EXERCISE DESCRIPTION:
Reproduce only the records between the lines holding "What is the" and "Answer: approximately 315°", inclusive, changing "hanging sign" to "suspended sign" and leaving all else as it is.

GIVEN ENTRIES:
=====

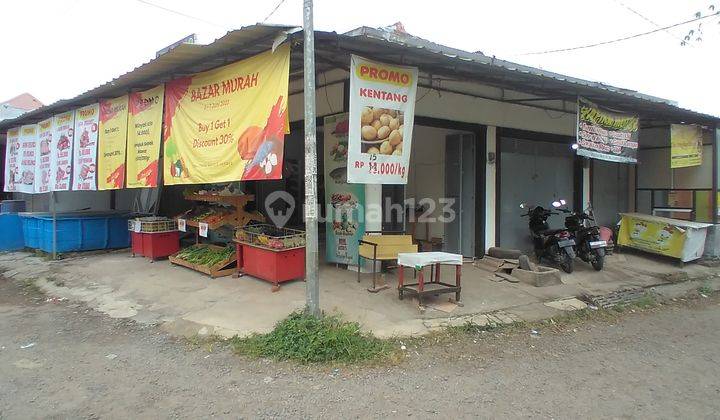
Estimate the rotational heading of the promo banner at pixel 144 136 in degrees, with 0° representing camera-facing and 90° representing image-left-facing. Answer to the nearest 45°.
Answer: approximately 45°

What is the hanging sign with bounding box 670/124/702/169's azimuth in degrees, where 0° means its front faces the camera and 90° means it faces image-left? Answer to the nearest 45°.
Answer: approximately 315°

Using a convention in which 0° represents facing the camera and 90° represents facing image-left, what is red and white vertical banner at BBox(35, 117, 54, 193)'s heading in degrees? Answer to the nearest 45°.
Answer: approximately 45°

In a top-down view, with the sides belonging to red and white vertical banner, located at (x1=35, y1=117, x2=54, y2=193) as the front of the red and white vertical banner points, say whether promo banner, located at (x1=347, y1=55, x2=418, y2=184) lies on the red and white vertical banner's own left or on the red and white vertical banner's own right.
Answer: on the red and white vertical banner's own left

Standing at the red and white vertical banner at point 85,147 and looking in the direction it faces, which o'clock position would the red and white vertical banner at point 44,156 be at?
the red and white vertical banner at point 44,156 is roughly at 4 o'clock from the red and white vertical banner at point 85,147.

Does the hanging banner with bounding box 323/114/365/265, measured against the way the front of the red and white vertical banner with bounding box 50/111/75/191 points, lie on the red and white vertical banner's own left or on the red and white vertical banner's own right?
on the red and white vertical banner's own left

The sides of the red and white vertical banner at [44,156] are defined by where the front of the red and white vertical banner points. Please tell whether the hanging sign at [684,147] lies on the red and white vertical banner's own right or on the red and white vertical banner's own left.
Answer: on the red and white vertical banner's own left

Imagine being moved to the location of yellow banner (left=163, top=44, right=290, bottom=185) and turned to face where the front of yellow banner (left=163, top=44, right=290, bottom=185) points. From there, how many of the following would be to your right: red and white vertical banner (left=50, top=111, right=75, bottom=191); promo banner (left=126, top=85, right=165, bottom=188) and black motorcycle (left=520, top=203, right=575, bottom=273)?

=====

RESULT FOR THIS EXERCISE:
What is the suspended sign with bounding box 670/124/702/169's azimuth in degrees, where 0° means its front faces the camera and 90° means it faces image-left? Answer to the nearest 45°.
Answer: approximately 315°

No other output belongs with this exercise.